▶ **List of tasks**:
1 > Answer these from the text on Prouvost's art:
(a) Which painting by Bosch does it name?
(b) In what year was Swallow made?
(c) Where is Ring, Sing and Drink for Trespassing currently on view?
2 > Extend the text on Prouvost's art past its final sentence.

▶ **Text provided**:
_ _ _ _ _
With all the might and immediacy provided to the artist by the contemporary technologies, Prouvost awakens the most chthonic phobias of human consciousness, immersing her audience in a Greek tragedy, the horror of life in the world under the domination of dark and inhuman destiny, the horror of one who is subject to the forces of chaos, without hope of ever escaping. For Prouvost, and Bosch in his Garden of Earthly Delights, hell is here on Earth, and not below.
The artistic effect of Prouvost’s videos, such as It, Heat, Hit (2010), We Will Go Far (2015), Lick in the Past (2016), and especially Swallow (2013), eliminates the border between the imaginary and the real; instinctive and dynamic – they exceed art itself, leading us to the metaphysical elsewhere. All this is made even more disturbing in her latest Parisian solo shows, Looking At You Looking At Us at Nathalie Obadia Gallery (2017) and Ring, Sing and Drink for Trespassing, currently at the Palais de Tokyo, where the video – the medium in which she excels the most – does not play the major role.
_ _ _ _ _
▶ **Dataset records**:
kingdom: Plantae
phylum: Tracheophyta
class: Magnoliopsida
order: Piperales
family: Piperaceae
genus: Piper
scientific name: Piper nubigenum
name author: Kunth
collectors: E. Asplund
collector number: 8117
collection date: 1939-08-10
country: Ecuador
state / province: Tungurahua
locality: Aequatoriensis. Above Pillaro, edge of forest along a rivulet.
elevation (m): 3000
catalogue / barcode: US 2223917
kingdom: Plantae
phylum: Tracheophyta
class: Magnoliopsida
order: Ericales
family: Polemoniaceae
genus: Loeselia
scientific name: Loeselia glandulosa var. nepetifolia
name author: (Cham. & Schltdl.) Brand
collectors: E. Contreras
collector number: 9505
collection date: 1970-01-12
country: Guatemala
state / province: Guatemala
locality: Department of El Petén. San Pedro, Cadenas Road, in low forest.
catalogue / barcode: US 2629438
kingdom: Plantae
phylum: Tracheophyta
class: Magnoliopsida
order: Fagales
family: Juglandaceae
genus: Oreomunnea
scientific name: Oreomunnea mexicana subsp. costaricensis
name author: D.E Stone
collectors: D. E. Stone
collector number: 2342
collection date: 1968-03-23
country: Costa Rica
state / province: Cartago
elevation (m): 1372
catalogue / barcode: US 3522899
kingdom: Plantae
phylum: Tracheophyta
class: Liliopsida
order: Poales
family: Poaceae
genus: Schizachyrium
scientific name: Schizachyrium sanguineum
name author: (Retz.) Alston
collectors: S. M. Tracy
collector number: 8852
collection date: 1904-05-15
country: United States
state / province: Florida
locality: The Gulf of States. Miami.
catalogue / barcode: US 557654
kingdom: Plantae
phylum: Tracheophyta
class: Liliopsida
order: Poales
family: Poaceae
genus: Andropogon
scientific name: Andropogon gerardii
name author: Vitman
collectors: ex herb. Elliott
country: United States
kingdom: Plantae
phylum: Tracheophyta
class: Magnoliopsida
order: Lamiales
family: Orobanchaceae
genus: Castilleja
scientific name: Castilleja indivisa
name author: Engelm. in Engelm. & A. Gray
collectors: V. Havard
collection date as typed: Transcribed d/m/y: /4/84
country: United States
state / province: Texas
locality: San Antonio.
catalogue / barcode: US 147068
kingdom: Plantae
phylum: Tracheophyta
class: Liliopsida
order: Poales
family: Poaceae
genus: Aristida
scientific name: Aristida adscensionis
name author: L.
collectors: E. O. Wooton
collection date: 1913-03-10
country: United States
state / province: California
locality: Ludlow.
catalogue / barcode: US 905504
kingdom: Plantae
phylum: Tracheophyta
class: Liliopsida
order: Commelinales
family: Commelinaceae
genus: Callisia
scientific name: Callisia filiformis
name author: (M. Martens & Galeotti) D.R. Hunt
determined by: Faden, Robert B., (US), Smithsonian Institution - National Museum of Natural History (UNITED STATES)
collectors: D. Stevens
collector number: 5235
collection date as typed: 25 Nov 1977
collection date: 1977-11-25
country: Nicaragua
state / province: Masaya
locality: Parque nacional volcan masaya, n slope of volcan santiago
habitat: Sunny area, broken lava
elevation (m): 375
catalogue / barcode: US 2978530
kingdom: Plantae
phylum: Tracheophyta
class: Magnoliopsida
_ _ _ _ _
▶ **Answers by task**:
1 >
(a) The Garden of Earthly Delights
(b) 2013
(c) The Palais de Tokyo

2 >
Prouvost’s Obadiah Gallery show consisted of a series of nudes, some older short films, vases with cacti, and stick figures made from iron rod who hold screens that flash incantations and wander from one work to another. At the Palais, it’s a massive arte povera installation – a labyrinth divided into several sections with a fountain in the shape of several massive female breasts. Sculptures, already exhibited at Obadiah Gallery, and most of Prouvost’s longtime totems – twigs, raspberries, vegetables, buttocks and nipples – constitute the rest of the show. As for the fountain, it doesn’t have enough visual presence to articulate such a vast space – the strong, direct lighting kills the mystical, shadowy ambience so peculiar to Prouvost, and no new video, capable of redeeming these weaknesses, has been created on this occasion.
For the first time in her career, Prouvost even seems to bow to political conjuncture: beside a wet jacket she writes, mockingly perhaps, that global warming has caused it to become damp. The show’s entrance corridor, dominated by dry branches, iron sticks and ceramic pots, is very similar to the work of the ultra-fashionable Kosovar artist Petrit Halilaj, exhibited nearby; the corner with old refrigerators and TVs reproduces almost word by word The Toilet – Ilya and Emilia Kabakov’s 1992 iconic installation. In one of the corners of Ring, Sing and Drink for Trespassing, next to the fragile staircase, which shakes and make noise when someone climbs up and down, a glass of water is accompanied by the inscription: ‘This glass contains water from a place no one’s ever been’. Let’s hope that Laure Prouvost will be able to go there again one day.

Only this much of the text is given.